Despite new leadership and a turnaround consultant, Minneapolis North High School is having trouble competing for students in its own back yard.

Only 10 eighth graders chose the school from among 137 living in North's attendance area who submitted choice cards for high school. Another North Side school, Patrick Henry, and Southwest, aided by an integration busing program, outdrew North by better than four to one on its home turf.

That's despite a series of community events promoting North and personal recruiting by new Principal Shawn Harris-Berry.

"As they hear her vision, I think enrollment will increase," area school board member Kim Ellison said.

But only 36 incoming freshman have chosen North so far, including those living in other attendance areas. Ryan Fair, who directs student placement, said he's hoping that as many as 60 students will make up North's first freshman class under the revamped program instituted by Superintendent Bernadeia Johnson.

Where will those students come from? Fair said that 25 area students who didn't make a school choice were placed by the district at North, and usually some trickle in later. Typically, only about a third of students assigned without a choice actually show up, but Fair said he's hoping that recruiting by Harris-Berry will swell the turnout.

But even 60 freshmen, which would be up from 48 who showed up last fall, is less than the 75 that Johnson once set as a threshold for the revamped school. It's only half of the 100 to 120 per class that Harris-Berry said the school needs.

Johnson urged more than a year and a half ago that North be closed, citing its dwindling enrollment and dismal test results. But she reversed herself inside of a month after an outcry from a community unwilling to let go of a school that graduated its first class 121 years ago. She pledged instead to phase out the current North program as classes graduate, replacing it with a "new North."

The turnaround is being guided by the Institute for Student Achievement, a New York-based consultant that Harris-Berry said will coach her and train staff in seven best-practice principles it has used at schools in five other states. North has styled itself an Academy of Arts and Communication, with an emphasis on writing skills, and Harris-Berry said its small size will give students more support than larger high schools. Each freshman will get an iPad.

Since switching from Whittier International Elementary on March 1, Harris-Berry has joined other staffers to recruit at the neighborhood's Cub Foods, charter schools and school fairs.

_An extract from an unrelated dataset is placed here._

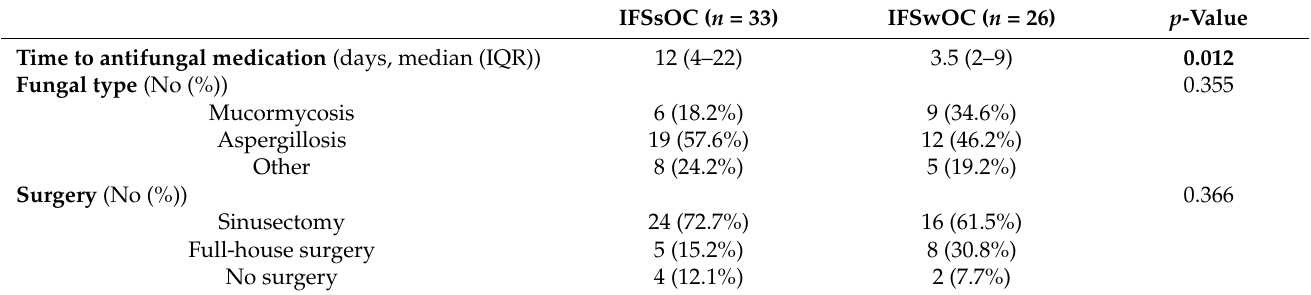
Table 4. Comparison of the fungal type and surgery between the IFSsOC group and IFSwOC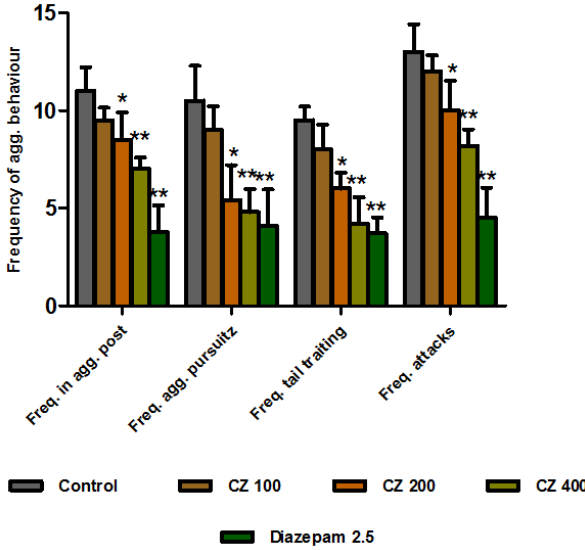
Fig. 2. Effect of EECZ on latency time to isolation-induced first attack. Control = 6 and treatment extract n=6, * p <.01, ** p <0.001 compared to control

On Saturday, she'll join students, staff, and alumni in knocking on doors to welcome both students who elected North and those assigned to it.

But the numbers so far indicate it's an uphill struggle, one she attributes to a lingering misconception that North would close. She's appeared multiple times on North Side-based KMOJ and KBEM radio to try to dispel that.

Fair noted that North area students face other pulls. For example, one district integration program buses low-income North Side students to highly rated Southwest. Henry, which shares with Southwest the advantage of an established International Baccalaureate program, has a reputation for rigor and success. Some students choose Edison because it's perceived as being in a safer area.

Ellison hopes the school board will give the changes at North two or three years to take hold.

"There's this fear of the unknown. People are not sure yet," she said.

Two community figures urged that the district be patient on enrollment growth.

"Very few businesses start up out of the gate at a profit. You've got to build up brand and market share," said Louis King, a former school board member who runs the North Side vocational school Summit Academy OIC.

Brett Buckner, a 1990 alum and a member of the committee that advised the school on the new program, agreed.

"What's going to take place is a slow growth, and in the next three to four years we'll get up to those numbers again," he said.